“The Given” by Robert Sheppard (Knives Forks and Spoons Press, 40pp, ISBN: 978-1-907812-07-1 £5.00)
I recently reviewed the "Smartarse" anthology from Knives Forks and Spoons, which I thought was an example of what a good anthology should do, and one of my favourite current pamphlets is this one, "The Given" by Robert Sheppard. Like most KS&F productions, this pamphlet has a workmanlike feel to it, which seems appropriate for the contents, as we get the feeling that Sheppard has moulded his raw materials - the linguistic productions of his earlier life - into a rough-and-ready artefact. The work consists of four prose pieces, totalling forty pages. Section III ends with the following:
"Adrian Clark chalks on the board: 'MATERIALS (the given) + PROCEDURE ="

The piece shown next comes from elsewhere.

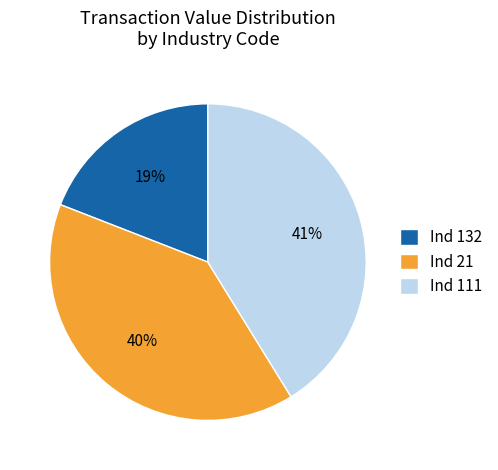

Rank the categories by value from lowest to highest.

Ind 132, Ind 21, Ind 111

So 'the given' are the words, the blocks of language taken from old journals and notebooks. The procedure is summarised on the back cover by Scott Thurston:
"Part I attends to what writing has remembered that the writer has not ('I don't remember when I started writing poetry'); part II turns diary entries into questions ('How can he argue that feeling is structural?'); part III revisits the new sentences of Sheppard's 1985 'Letter from Blackstock Road' to process material from that period, whilst part IV alphabetises journal material written only in May, reprising Sheppard's Mayday texts and 'Report on Seaport' in his 'Twentieth Century Blues'".